The constant evolution and pervasiveness of malware requires that anti-malware apps deployed on a client device must be updated frequently. That’s difficult enough with desktops and laptops, but it’s a particular nuisance with smart phones and tablets. Connecting wirelessly to receive constant updates as well as the local processing needed to scan all data coming into a smart phone typically slows its performance and accelerates the consumption of battery power.
Similarly, solutions that require a secure VPN via wireless that trombone mobile data back to a home/host location add latency and have their own performance and user experience challenges.
Weighing these factors, one of the best emerging answers to mobile data security lies in cloud computing. Data that is flowing to-and-from mobile devices can be scrubbed with far more powerful anti-malware engines and techniques than a mobile device can do on its own. And the latest anti-malware updates can always be applied to the security apparatus in the cloud without ever burdening device processing power or battery life. The cloud also overcomes the need to trombone data back and forth from a home/host that may be halfway around the world, by virtue of cloud architecture that provides “always nearby” access to processing.
This is where service providers have an opportunity to establish themselves as more than a provider of data transport.

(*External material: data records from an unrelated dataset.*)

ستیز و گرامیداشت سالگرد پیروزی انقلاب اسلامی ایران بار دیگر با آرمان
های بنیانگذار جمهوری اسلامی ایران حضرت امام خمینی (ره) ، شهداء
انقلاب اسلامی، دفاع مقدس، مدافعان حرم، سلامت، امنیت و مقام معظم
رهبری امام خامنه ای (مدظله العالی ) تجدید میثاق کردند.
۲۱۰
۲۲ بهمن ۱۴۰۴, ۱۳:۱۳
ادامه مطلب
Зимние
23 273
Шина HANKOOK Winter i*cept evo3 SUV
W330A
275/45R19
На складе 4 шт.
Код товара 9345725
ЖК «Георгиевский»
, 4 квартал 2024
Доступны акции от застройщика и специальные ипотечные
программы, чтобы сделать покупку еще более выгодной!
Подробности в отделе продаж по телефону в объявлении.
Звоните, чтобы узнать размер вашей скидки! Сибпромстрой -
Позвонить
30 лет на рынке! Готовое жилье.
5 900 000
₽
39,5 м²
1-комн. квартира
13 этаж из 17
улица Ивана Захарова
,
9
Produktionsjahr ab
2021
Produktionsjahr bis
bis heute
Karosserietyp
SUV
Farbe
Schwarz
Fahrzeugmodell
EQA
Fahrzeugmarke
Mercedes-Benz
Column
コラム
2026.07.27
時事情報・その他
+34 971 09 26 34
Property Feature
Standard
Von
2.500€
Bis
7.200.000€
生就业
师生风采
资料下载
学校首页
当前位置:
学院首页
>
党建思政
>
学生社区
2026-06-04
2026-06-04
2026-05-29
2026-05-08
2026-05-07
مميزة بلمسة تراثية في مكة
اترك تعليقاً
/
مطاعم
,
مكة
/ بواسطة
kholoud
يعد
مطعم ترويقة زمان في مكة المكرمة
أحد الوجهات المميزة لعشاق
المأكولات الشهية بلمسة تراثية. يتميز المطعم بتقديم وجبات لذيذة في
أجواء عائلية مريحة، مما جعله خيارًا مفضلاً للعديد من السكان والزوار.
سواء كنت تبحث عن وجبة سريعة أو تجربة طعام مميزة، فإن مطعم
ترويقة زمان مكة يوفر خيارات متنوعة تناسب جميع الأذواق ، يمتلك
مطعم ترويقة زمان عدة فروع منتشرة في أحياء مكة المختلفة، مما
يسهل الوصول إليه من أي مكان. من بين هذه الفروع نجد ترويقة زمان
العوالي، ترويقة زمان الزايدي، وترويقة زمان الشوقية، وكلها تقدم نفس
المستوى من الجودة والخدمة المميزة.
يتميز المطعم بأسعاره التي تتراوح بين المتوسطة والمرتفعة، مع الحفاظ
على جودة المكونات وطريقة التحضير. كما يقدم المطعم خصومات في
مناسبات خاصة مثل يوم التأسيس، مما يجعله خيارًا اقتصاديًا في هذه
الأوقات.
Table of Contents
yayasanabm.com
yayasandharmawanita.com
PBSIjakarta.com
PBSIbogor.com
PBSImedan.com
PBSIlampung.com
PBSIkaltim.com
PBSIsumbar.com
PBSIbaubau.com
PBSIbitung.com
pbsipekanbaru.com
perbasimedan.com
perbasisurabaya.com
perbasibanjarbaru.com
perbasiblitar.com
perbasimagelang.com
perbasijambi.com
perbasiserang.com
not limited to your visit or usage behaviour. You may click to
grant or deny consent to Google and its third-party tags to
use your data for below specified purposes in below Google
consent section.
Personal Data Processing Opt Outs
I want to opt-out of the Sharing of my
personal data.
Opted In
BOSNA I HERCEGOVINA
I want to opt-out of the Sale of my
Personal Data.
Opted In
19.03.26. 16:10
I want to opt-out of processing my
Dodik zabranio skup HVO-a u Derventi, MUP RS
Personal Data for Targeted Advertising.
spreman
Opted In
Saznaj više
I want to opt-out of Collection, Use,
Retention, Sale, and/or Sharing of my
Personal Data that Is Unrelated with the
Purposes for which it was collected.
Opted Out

They can provide a higher grade of secure cloud data service by architecting purpose-designed security capabilities throughout their global cloud infrastructures. This approach is likely to require some amount of network re-architecting to optimize performance, minimize latency and achieve the resiliency required for a “high trust” cloud-based security solution. Done well, the result will be consistently high-quality, high-security, mobile user experiences, whether the user is in Tokyo, Johannesburg, Chicago or Prague.
Service providers can do more than provide malware protection and detection. By putting security into their own branded cloud solutions, they can add data loss protection to the value proposition. A combination of content management policies and the inspection of inbound and outbound data enables flagging of content marked “confidential” and prohibits it from being sent to any host that is not within the corporate firewall. And, service providers processing these transactions in the cloud can capture forensics and provide reporting and analytics to their enterprise and government users.
This is a slam dunk for service providers, especially when they are already providing other cloud-based services. Cloud computing has been extolled for its efficiency, convenience and cost-savings aspects, and those are powerful arguments. Protecting our data security in a mobile world is being added to that list, and it may help ensure that our love affairs with our smart phones don’t turn into our worst relationship nightmares.
Tim Ayers is vice president services strategy in the CTO group at Tellabs. In this role, he focuses on “what’s next” in advanced cloud, software-as-a-service and managed services to help ensure Tellabs continues to bring highly innovative services value to our customers. Previously, he developed and managed the Tellabs Global Consulting and Professional Services organization providing high-end network architecture, design, migration and optimization services to mobile and cable operators worldwide. Prior to Tellabs, he held similar roles at IBM Business Consulting Services, 3Com and Digital Equipment Corp.